• INFORMATION PROVIDED
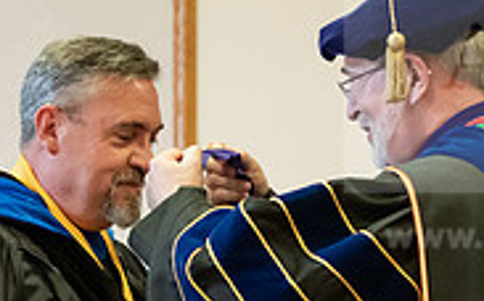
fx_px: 2978
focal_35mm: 226
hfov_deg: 9.3
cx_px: 264
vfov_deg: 5.8
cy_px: 292
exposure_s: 1/200
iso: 2500
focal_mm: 70
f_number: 3.5
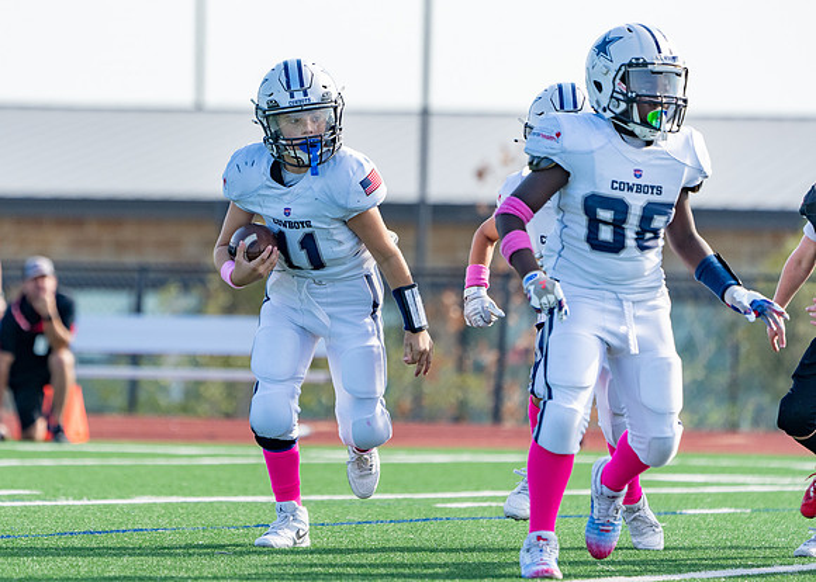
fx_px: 9109
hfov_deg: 5.1
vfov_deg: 3.7
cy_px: 240
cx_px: 280
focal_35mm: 393
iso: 500
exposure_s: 1/1250
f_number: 5.6
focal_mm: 306
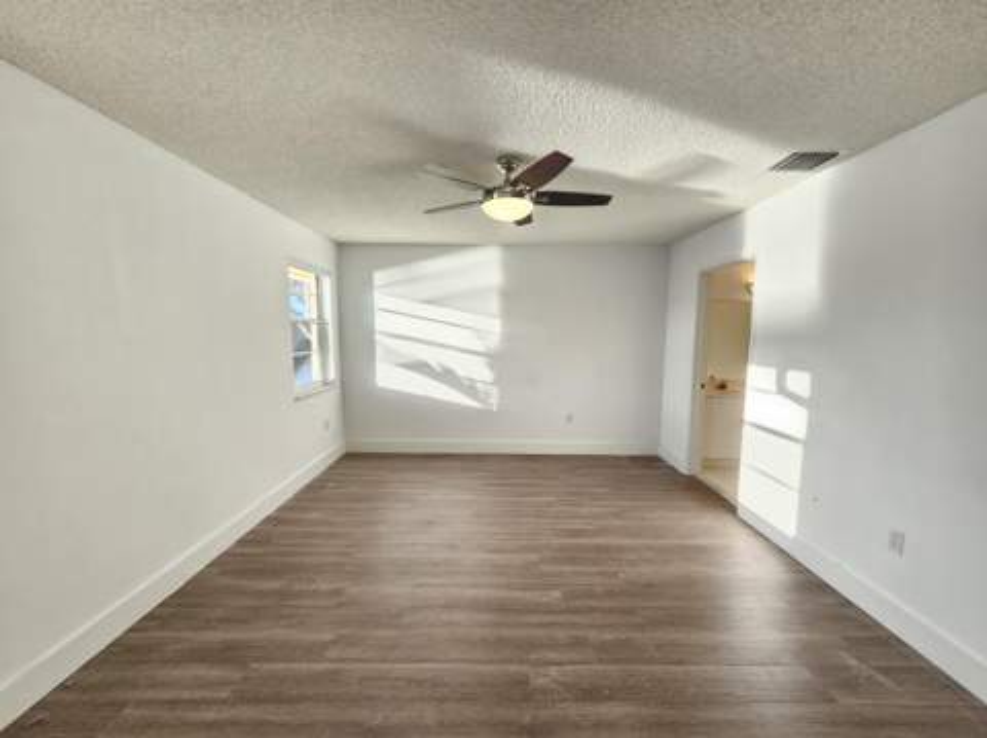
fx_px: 370
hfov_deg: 106.2
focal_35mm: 13
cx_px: 494
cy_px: 369
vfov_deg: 89.8
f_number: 2.2
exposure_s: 1/100
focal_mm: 2.2
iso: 125
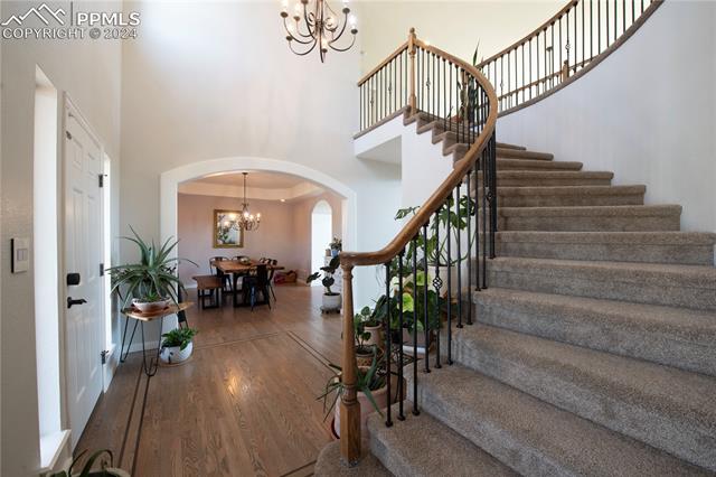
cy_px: 238
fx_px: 278
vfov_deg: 81.1
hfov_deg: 104.3
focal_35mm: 14
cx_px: 358
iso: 200
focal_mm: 14
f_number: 10
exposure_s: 1/5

• ACTION ITEM
Excluding the pictures, restate word for word the lines from the one that holds "focal_mm: 70" through the last line of the entries, both ends included.

• REPLY TO THE EXERCISE
focal_mm: 70
f_number: 3.5
fx_px: 9109
hfov_deg: 5.1
vfov_deg: 3.7
cy_px: 240
cx_px: 280
focal_35mm: 393
iso: 500
exposure_s: 1/1250
f_number: 5.6
focal_mm: 306
fx_px: 370
hfov_deg: 106.2
focal_35mm: 13
cx_px: 494
cy_px: 369
vfov_deg: 89.8
f_number: 2.2
exposure_s: 1/100
focal_mm: 2.2
iso: 125
cy_px: 238
fx_px: 278
vfov_deg: 81.1
hfov_deg: 104.3
focal_35mm: 14
cx_px: 358
iso: 200
focal_mm: 14
f_number: 10
exposure_s: 1/5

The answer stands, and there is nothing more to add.